Un vaso roto sobre el piso. Algunas gotas de sangre adornaban la alfombra. Una montaña textil por toda la casa, sin protección, buceando cada rama, cada célula, cada sombra descubierta.

Santiago. Con él. Con ella. Con todos. Con nadie.

Miró nuevamente hacia la pared de techo, era impresionante como se movía, de un lado hacia otro, de costado; sintiendo como una daga, acribillando sus tetillas. Sus íntimas partes al aire, hinchadas, totalmente visibles, abriéndose; como un portón sin rejas, una lechuza en celo, como un grito de piedad, un silencio despavorido.

Penetrado. Penetraba.

Cables pelados, electrocutándose en carne viva. Encarcelados, en él, en ella, en todos. Solo.

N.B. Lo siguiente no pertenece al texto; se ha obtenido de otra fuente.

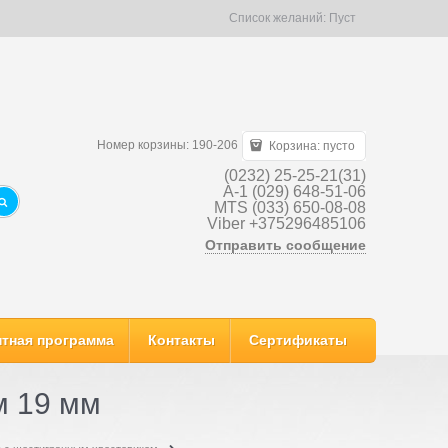
Список желаний:
Пуст
Номер корзины: 190-206
Корзина:
пусто
(0232) 25-25-21(31)
A-1 (029) 648-51-06
MTS (033) 650-08-08
Viber +375296485106
Отправить сообщение
тная программа
Контакты
Сертификаты
м 19 мм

Tercera vez. Nuevamente los ojos de Santiago se cruzan con la pared de techo. Mancha de humedad que lo sigo flagelando,  en ese flujo de mar que son sus ojos.

Llora.

Un adoquín pesado encima de él. En el piso, con los vidrios, la sangre, con el culpable. Santiago lo mira. Y antes de que acabaran, abrió sus encías, y con todas sus fuerzas gritó, alegre, con miedo, desde el fondo, hacia fuera.

Lo hizo.

Cinco, cuatro, tres, dos, uno. Planta baja.

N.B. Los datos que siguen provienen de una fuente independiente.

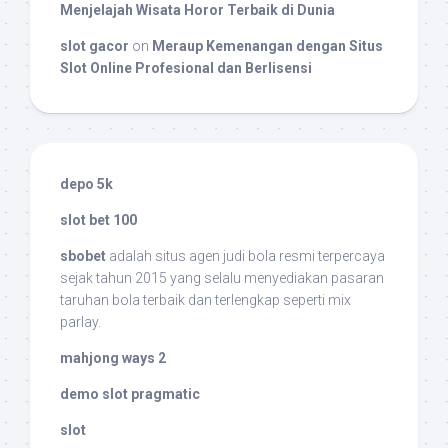
Menjelajah Wisata Horor Terbaik di Dunia
slot gacor
on
Meraup Kemenangan dengan Situs
Slot Online Profesional dan Berlisensi
depo 5k
slot bet 100
sbobet
adalah situs agen judi bola resmi terpercaya
sejak tahun 2015 yang selalu menyediakan pasaran
taruhan bola terbaik dan terlengkap seperti mix
parlay.
mahjong ways 2
demo slot pragmatic
slot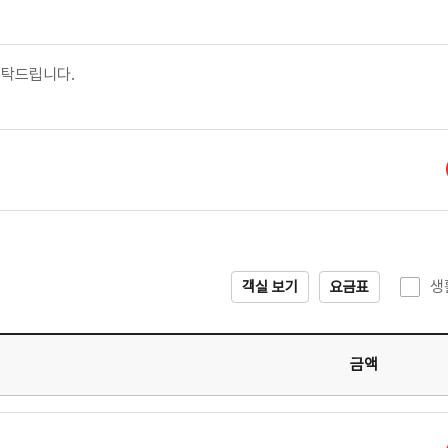
부탁드립니다.
생
객실 보기
요금표
금액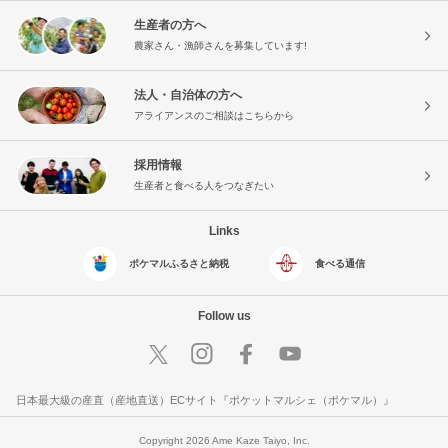
生産者の方へ
農家さん・漁師さんを募集しています!
法人・自治体の方へ
アライアンスのご相談はこちらから
採用情報
生産者と食べる人をつなぎたい
Links
ポケマルふるさと納税
食べる通信
Follow us
日本最大級の産直（産地直送）ECサイト『ポケットマルシェ（ポケマル）』
Copyright 2026 Ame Kaze Taiyo, Inc.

Adiós, se dijeron en la puerta de entrada.

Paso algún tiempo…

Santiago, estaba loco. Necesitaba que lo cuiden, sentía por dentro como una revolución: fuego, heridas, carne, sangre, nada, todo.

Caminaba. Las veredas lo comprimían, lo sujetaban. Eran gigantes monstruos, infinitos, que lo desvanecían de apoco; con calma, de prisa. El tiempo.

Pensaba. Caminaba. Moría.

Querría intentar matar lo que hay por dentro y escribir en su cuaderno el pasaje de su vida, lo que queda, lo que vendrá, y apagar las luces. Volver al instituto bien temprano, para no hacer cola, y recibir su nuevo diagnostico.

Caminaba, cerca del viento, alejado de las rocas, por encima de dos mundos. Pensaba que estaba cuerdo, necesitaba que no le hablen, que no lo toquen. Quería estar solo.

Sentía como una revolución: fuego, heridas, sangre, nada, todo. Necesitaba discutir con su cuerpo, cuestionarle porque sus venas sobresalían, porque se siente como un maldito arbusto cerca del viento y alejado de las rocas. Como un DNI en trámite, un formulario en blanco, como un todo, vacío, encima de dos mundos.

Firme. Ciego. Resbaladizo. Por volar. Salpicado. Agua. Sangre. Visiones. Recuerdos. Palabras. Instituto.

Llora.

Muy cerca, parado frente al mar, sigue llorando; porque sabe que ha llegado la hora. A su izquierda el viento, mas alejadas las rocas, juntas, sosteniendo un diagnostico: “positivo”.

 

                                                              

© Marcos Brugiati

 

 

 

Marcos Brugiati, tengo 19 años y vivo en Temperley. Estudio artes visuales en la Boca hace algunos años y escribo desde chico cuentos cortos.